Mexico City, Mexico, 1970. Lives and works in Mexico City
Broken Animal I, 2006
Oil on canvas
58.9 x 78.6 in
Over the course of ten years, Carlos Amorales developed an archive of images drawn from a variety of photographs from books, magazines, or web pages, which he turned into vectorial drawings through a technique similar to the rotoscoping used by early animators. The figures that came out of this process were not identical copies of the original, but rather synthesized versions. These drawings, which included images of trees, butterflies, wolves, birds, skulls, monkeys, spiders and different human figures, were classified by category and saved following a formal order, which was transformed into a visual vocabulary that the artist called his Liquid Archive.
Amorales played with the hybridization of the different images that made up this archive in order to create “tree-humans” or “monsters,” which are fusions between human and animal figures, which then went on to become new subcategories that could in turn be combined with other elements of the archive. This visual glossary, with its infinite combinations, was used in paintings, animations, installations and even in performances. Thus, the idea of the Liquid Archive represented the creation of a language with different expressive possibilities.

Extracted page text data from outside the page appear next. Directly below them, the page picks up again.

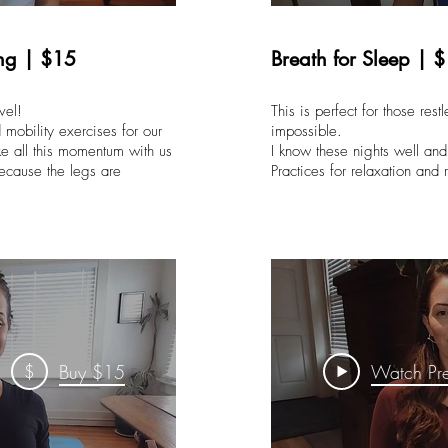
ng | $15
Breath for Sleep | 
vel!
This is perfect for those res
mobility exercises for our
impossible.
e all this momentum with us
I know these nights well an
ecause the legs are
Practices for relaxation an
$
Buy $15
Watch Pr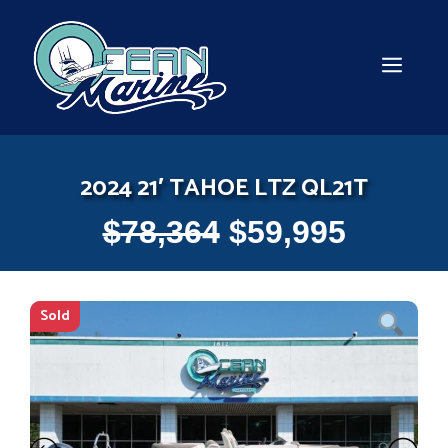
Skip
to
content
MEN
2024 21′ TAHOE LTZ QL21T
$
78,364
$
59,995
Sold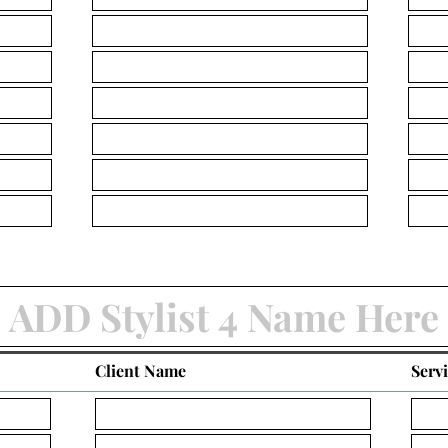
Client Name
Serv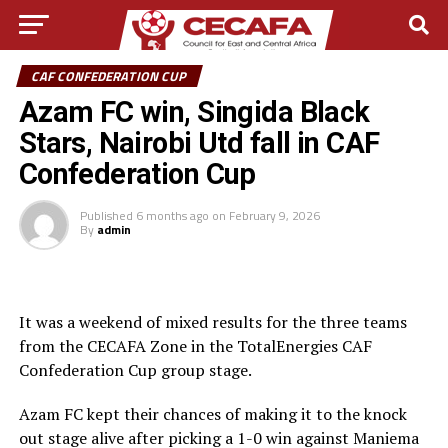
CAF CONFEDERATION CUP
Azam FC win, Singida Black
Stars, Nairobi Utd fall in CAF
Confederation Cup
Published
6 months ago
on
February 9, 2026
By
admin
It was a weekend of mixed results for the three teams
from the CECAFA Zone in the TotalEnergies CAF
Confederation Cup group stage.
Azam FC kept their chances of making it to the knock
out stage alive after picking a 1-0 win against Maniema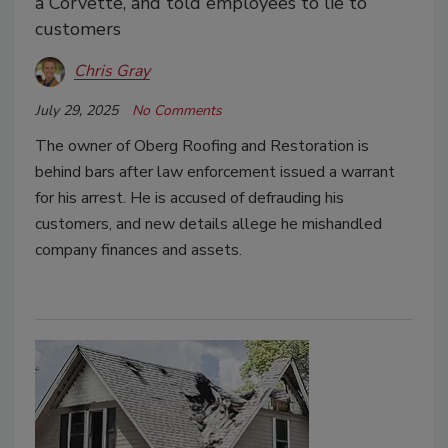
a Corvette, and told employees to lie to
customers
Chris Gray
July 29, 2025
No Comments
The owner of Oberg Roofing and Restoration is
behind bars after law enforcement issued a warrant
for his arrest. He is accused of defrauding his
customers, and new details allege he mishandled
company finances and assets.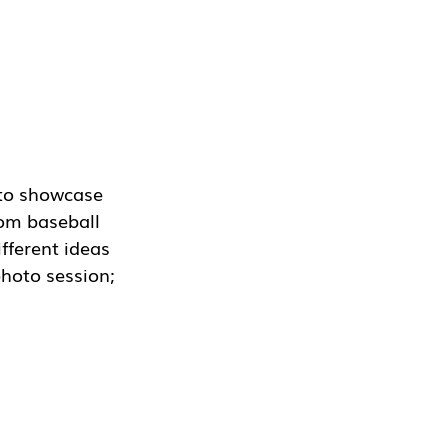
 to showcase 
om baseball 
fferent ideas 
hoto session; 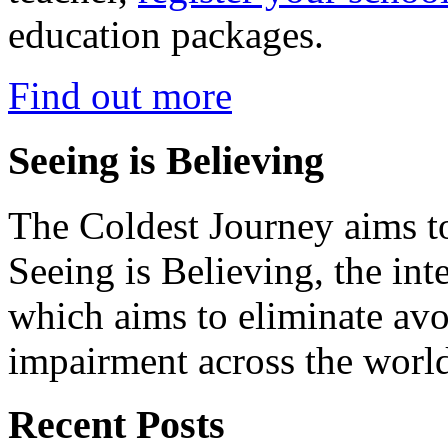
education packages.
Find out more
Seeing is Believing
The Coldest Journey aims to
Seeing is Believing, the inte
which aims to eliminate avo
impairment across the worl
Recent Posts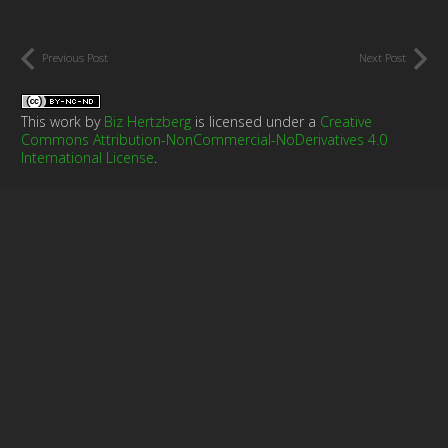
Previous Post
Next Post
This work by
Biz Hertzberg
is licensed under a
Creative
Commons Attribution-NonCommercial-NoDerivatives 4.0
International License
.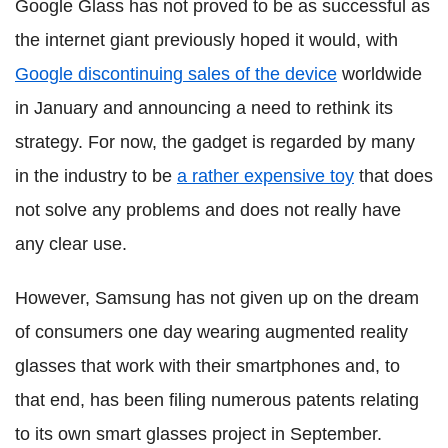
Google Glass has not proved to be as successful as
the internet giant previously hoped it would, with
Google discontinuing sales of the device
worldwide
in January and announcing a need to rethink its
strategy. For now, the gadget is regarded by many
in the industry to be
a rather expensive toy
that does
not solve any problems and does not really have
any clear use.
However, Samsung has not given up on the dream
of consumers one day wearing augmented reality
glasses that work with their smartphones and, to
that end, has been filing numerous patents relating
to its own smart glasses project in September.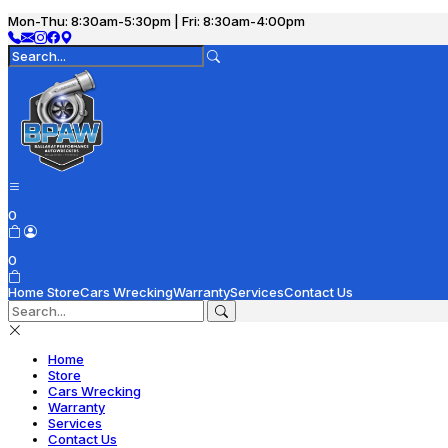
Mon-Thu: 8:30am-5:30pm | Fri: 8:30am-4:00pm
0
0
Home
Store
Cars Wrecking
Warranty
Services
Contact Us
Home
Store
Cars Wrecking
Warranty
Services
Contact Us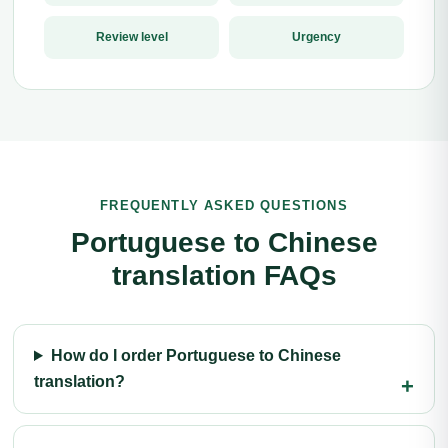
Review level
Urgency
FREQUENTLY ASKED QUESTIONS
Portuguese to Chinese
translation FAQs
How do I order Portuguese to Chinese
translation?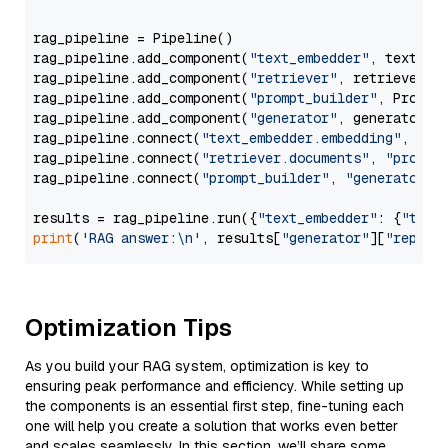
rag_pipeline = Pipeline()

rag_pipeline.add_component(
"text_embedder"
, text_emb
rag_pipeline.add_component(
"retriever"
, retriever)

rag_pipeline.add_component(
"prompt_builder"
, PromptB
rag_pipeline.add_component(
"generator"
, generator)

rag_pipeline.connect(
"text_embedder.embedding"
, 
"re
rag_pipeline.connect(
"retriever.documents"
, 
"prompt
rag_pipeline.connect(
"prompt_builder"
, 
"generator"
)

results = rag_pipeline.run({
"text_embedder"
: {
"text
print
(
'RAG answer:\n'
, results[
"generator"
][
"replie
Optimization Tips
As you build your RAG system, optimization is key to
ensuring peak performance and efficiency. While setting up
the components is an essential first step, fine-tuning each
one will help you create a solution that works even better
and scales seamlessly. In this section, we’ll share some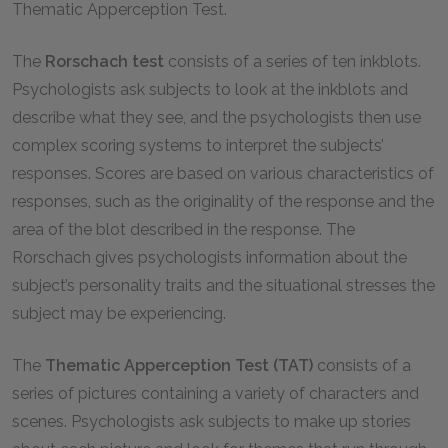
Thematic Apperception Test.
The
Rorschach test
consists of a series of ten inkblots.
Psychologists ask subjects to look at the inkblots and
describe what they see, and the psychologists then use
complex scoring systems to interpret the subjects’
responses. Scores are based on various characteristics of
responses, such as the originality of the response and the
area of the blot described in the response. The
Rorschach gives psychologists information about the
subject’s personality traits and the situational stresses the
subject may be experiencing.
The
Thematic Apperception Test (TAT)
consists of a
series of pictures containing a variety of characters and
scenes. Psychologists ask subjects to make up stories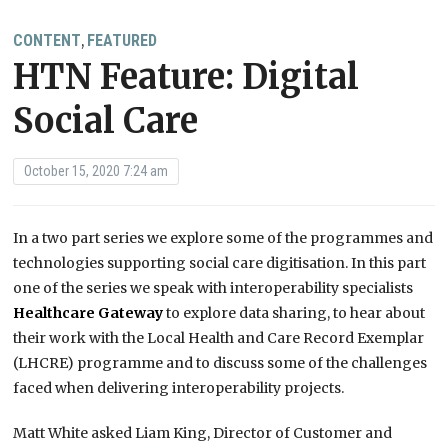
CONTENT
FEATURED
,
HTN Feature: Digital
Social Care
October 15, 2020 7:24 am
In a two part series we explore some of the programmes and
technologies supporting social care digitisation. In this part
one of the series we speak with interoperability specialists
Healthcare Gateway
to explore data sharing, to hear about
their work with the Local Health and Care Record Exemplar
(LHCRE) programme and to discuss some of the challenges
faced when delivering interoperability projects.
Matt White asked Liam King, Director of Customer and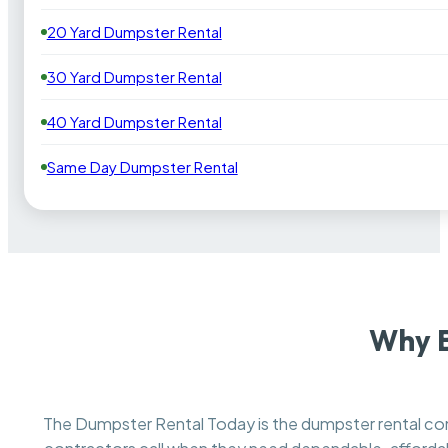
20 Yard Dumpster Rental
30 Yard Dumpster Rental
40 Yard Dumpster Rental
Same Day Dumpster Rental
Why B
The Dumpster Rental Today is the dumpster rental 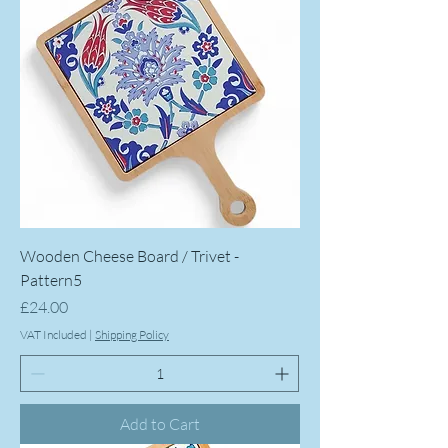
Wooden Cheese Board / Trivet -
Pattern5
Price
£24.00
VAT Included
|
Shipping Policy
Add to Cart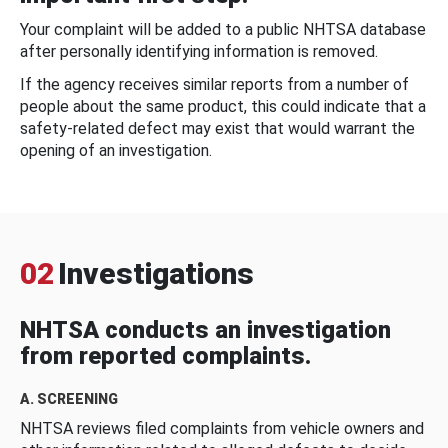
Your complaint will be added to a public NHTSA database
after personally identifying information is removed.
If the agency receives similar reports from a number of
people about the same product, this could indicate that a
safety-related defect may exist that would warrant the
opening of an investigation.
02
Investigations
NHTSA conducts an investigation
from reported complaints.
A. SCREENING
NHTSA reviews filed complaints from vehicle owners and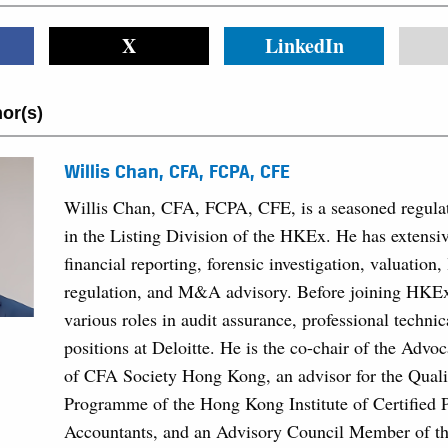
X
LinkedIn
or(s)
Willis Chan, CFA, FCPA, CFE
Willis Chan, CFA, FCPA, CFE, is a seasoned regulat
in the Listing Division of the HKEx. He has extensiv
financial reporting, forensic investigation, valuation, 
regulation, and M&A advisory. Before joining HKE
various roles in audit assurance, professional techni
positions at Deloitte. He is the co-chair of the Adv
of CFA Society Hong Kong, an advisor for the Quali
Programme of the Hong Kong Institute of Certified 
Accountants, and an Advisory Council Member of th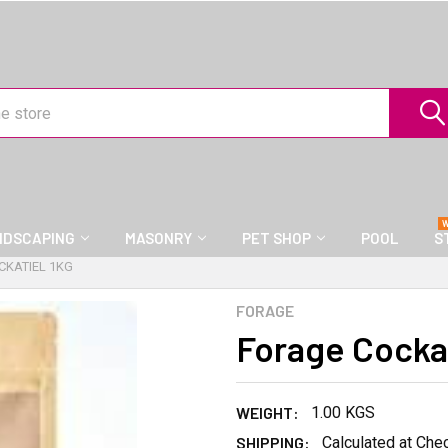
NDSCAPING
MASONRY
PET SHOP
POOL
S
CKATIEL 1KG
FORAGE
Forage Cockat
WEIGHT:
1.00 KGS
SHIPPING:
Calculated at Che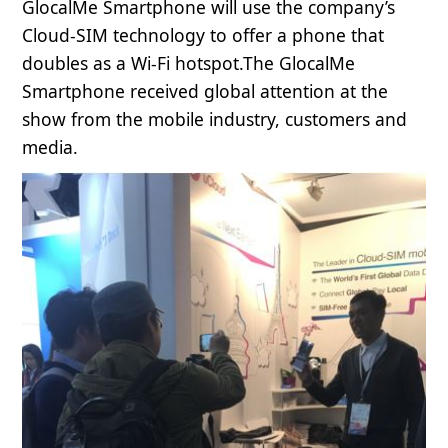
GlocalMe Smartphone will use the company’s
Cloud-SIM technology to offer a phone that
doubles as a Wi-Fi hotspot.The GlocalMe
Smartphone received global attention at the
show from the mobile industry, customers and
media.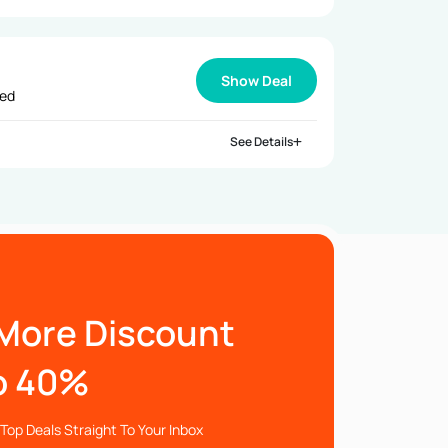
Show Deal
ied
See Details
More Discount
o 40%
Top Deals Straight To Your Inbox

Broken Animal 1 belongs to a series of the same name, in which the artist uses images from the Archive. As in other paintings from the series, the black human figure is surrounded by red lines, also generated by computer. The black and red colors (to which others in only white would be added) are characteristic of the Liquid Archive. These tones help to accentuate the drama and, together with the kind of figures gathered therein, reflect the artist’s interest in the dark side of the world.